┌─ Recorded data
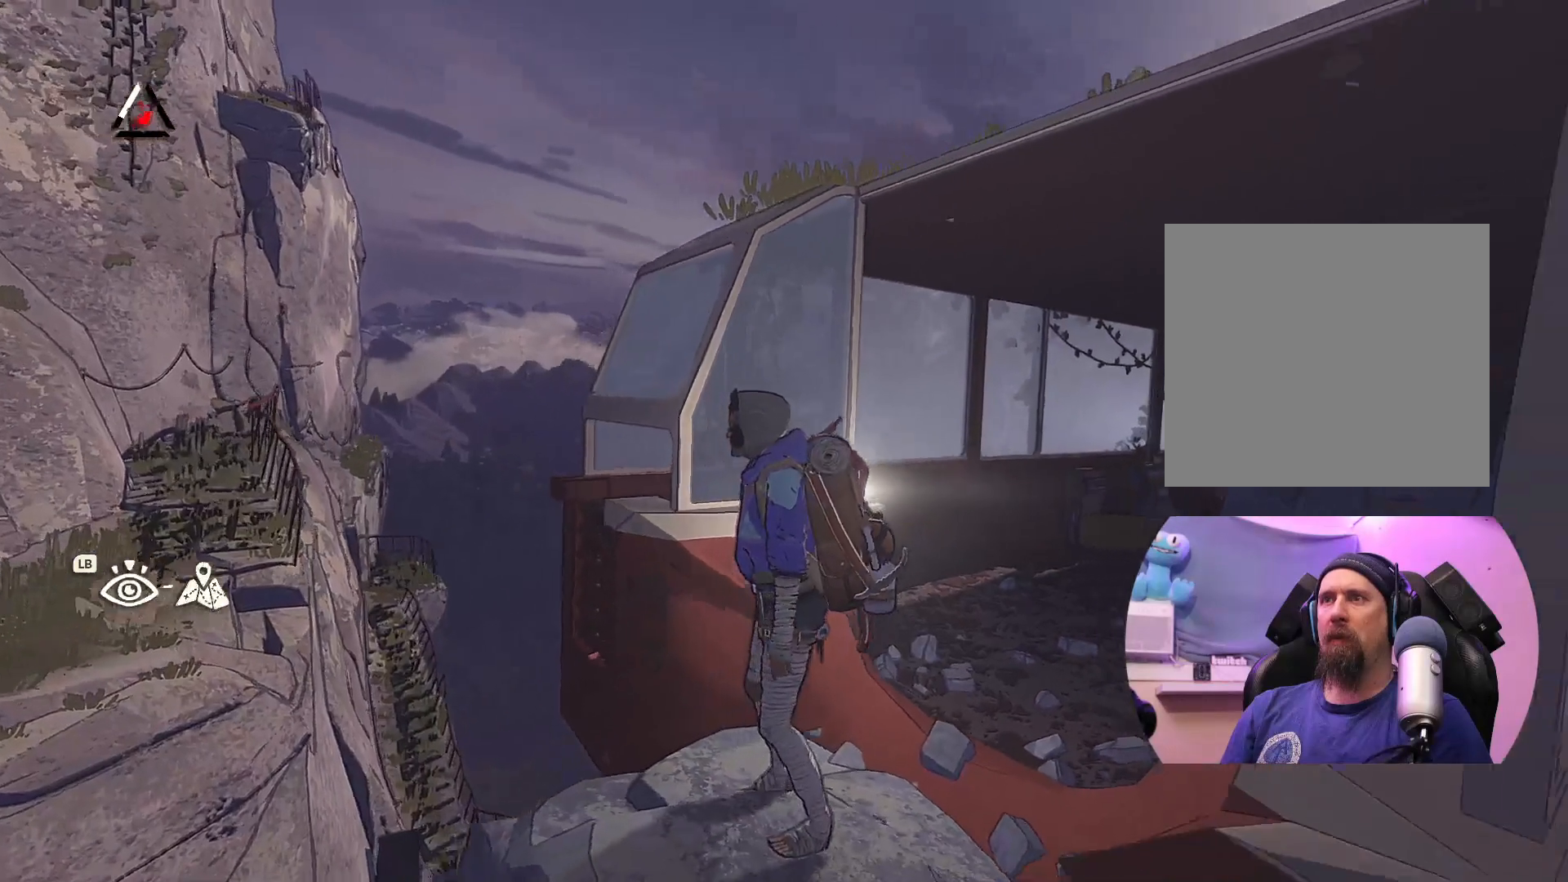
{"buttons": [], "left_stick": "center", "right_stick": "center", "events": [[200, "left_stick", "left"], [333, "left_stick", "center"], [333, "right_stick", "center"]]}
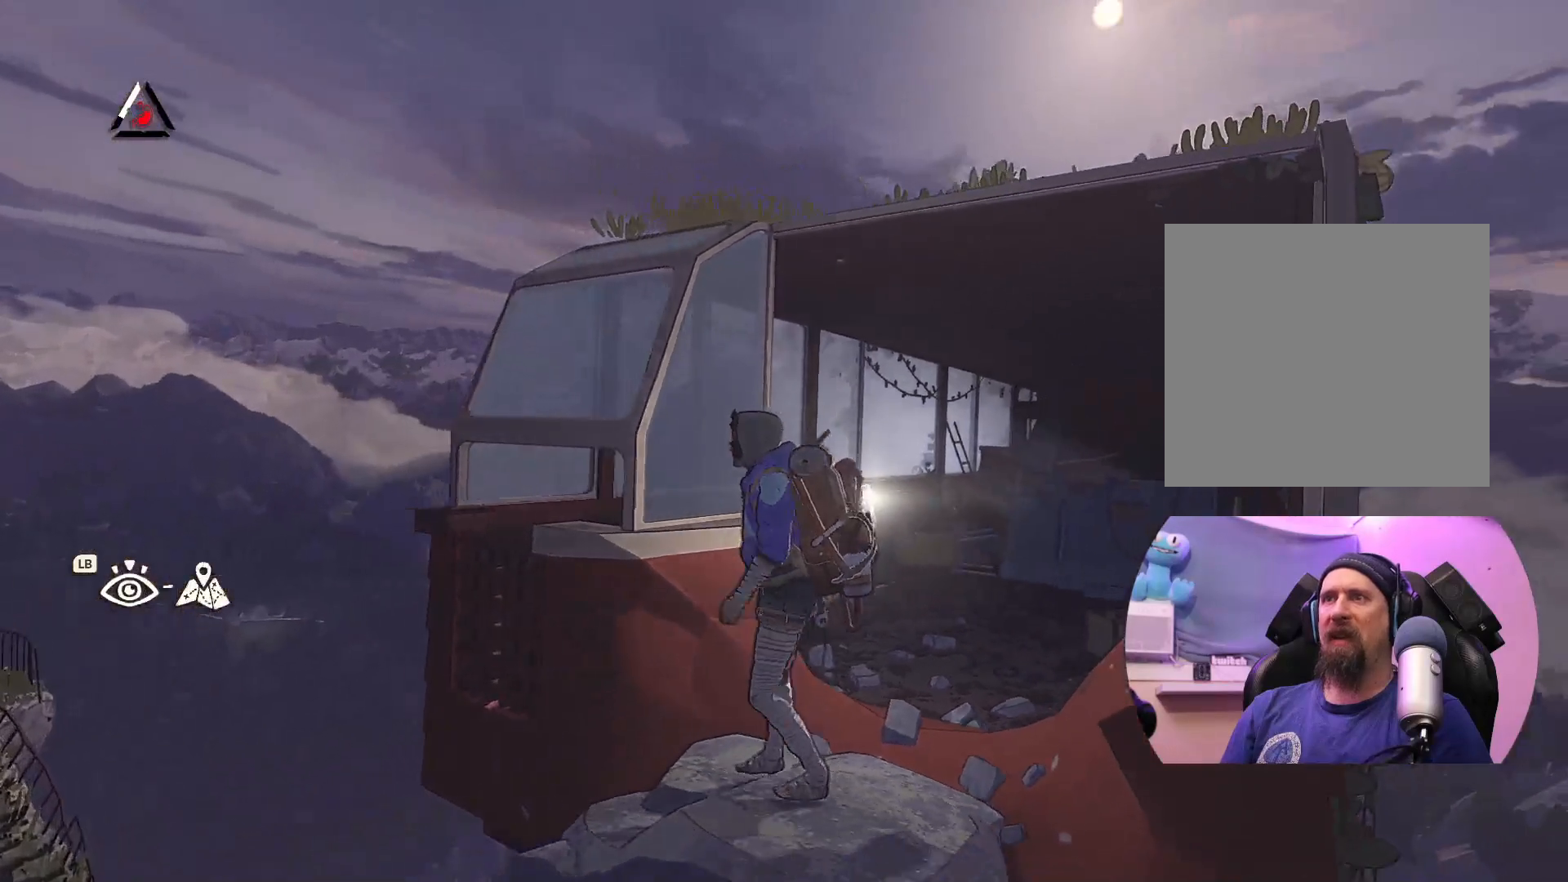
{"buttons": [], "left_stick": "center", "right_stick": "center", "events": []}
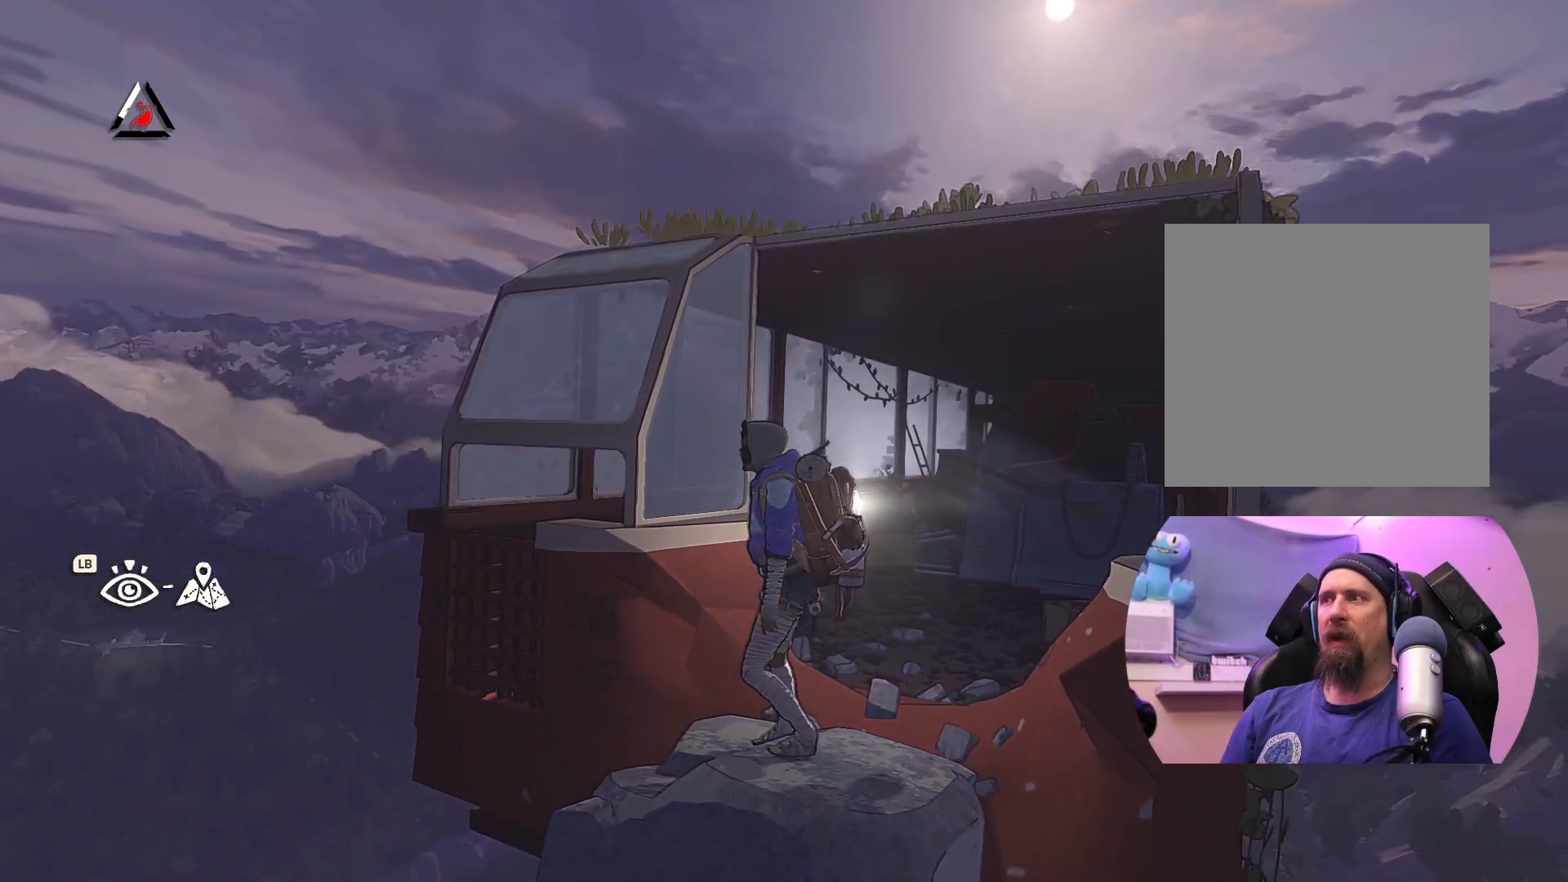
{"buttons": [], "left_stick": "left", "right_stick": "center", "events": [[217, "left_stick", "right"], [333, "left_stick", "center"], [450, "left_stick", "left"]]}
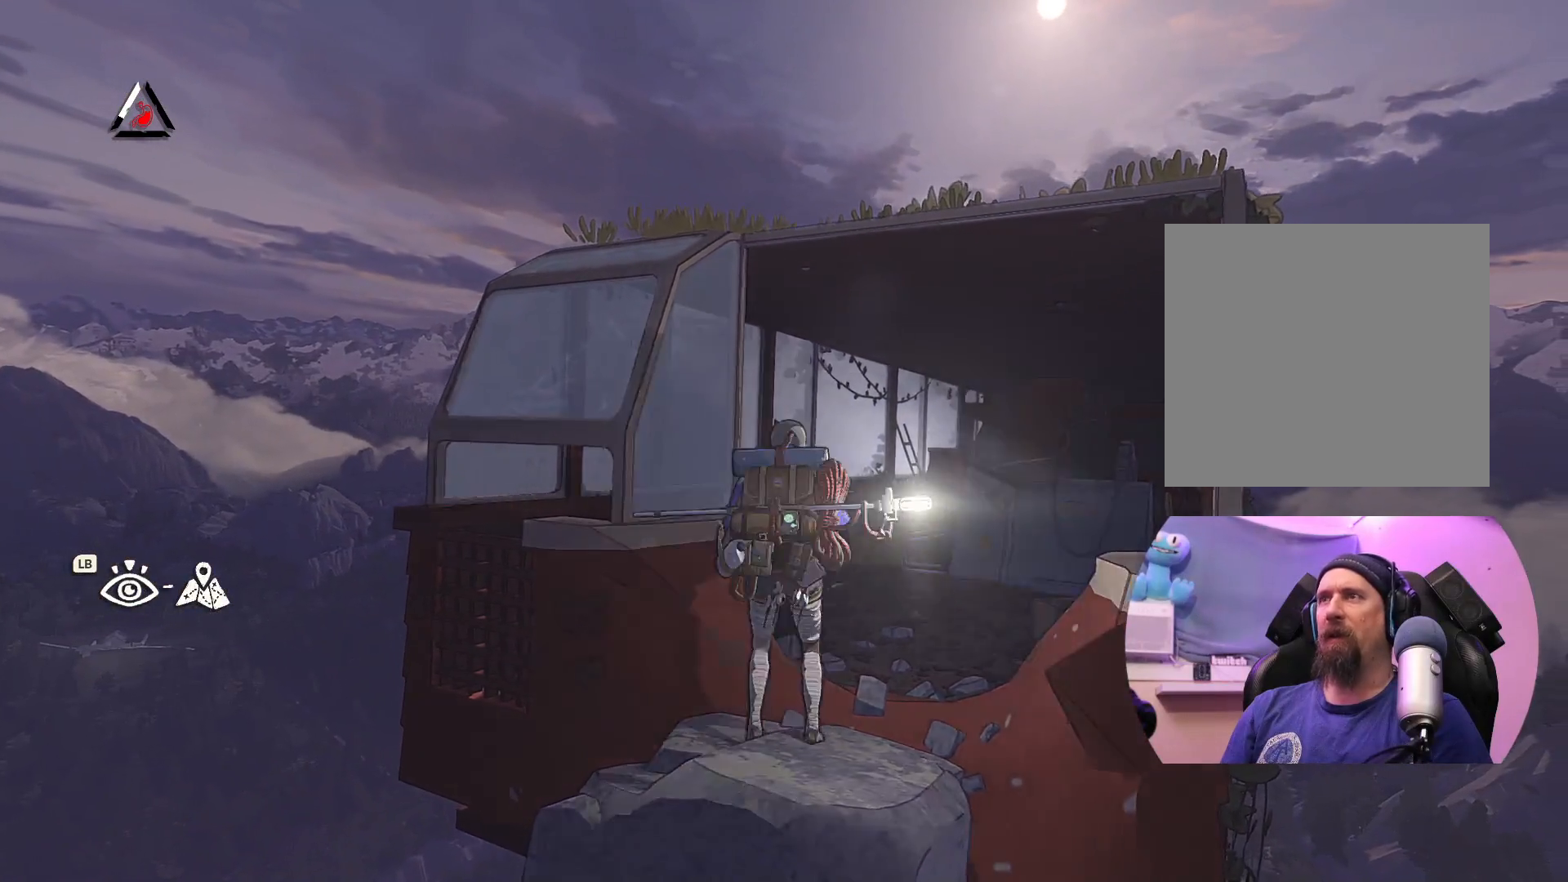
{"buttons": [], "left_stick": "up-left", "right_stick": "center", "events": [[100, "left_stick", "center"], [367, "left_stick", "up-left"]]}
└─
**The problem:** Your task is to set down each line above verbatim while excluding the pictures.

**Exercise output:**
{"buttons": [], "left_stick": "center", "right_stick": "center", "events": [[200, "left_stick", "left"], [333, "left_stick", "center"], [333, "right_stick", "center"]]}
{"buttons": [], "left_stick": "center", "right_stick": "center", "events": []}
{"buttons": [], "left_stick": "left", "right_stick": "center", "events": [[217, "left_stick", "right"], [333, "left_stick", "center"], [450, "left_stick", "left"]]}
{"buttons": [], "left_stick": "up-left", "right_stick": "center", "events": [[100, "left_stick", "center"], [367, "left_stick", "up-left"]]}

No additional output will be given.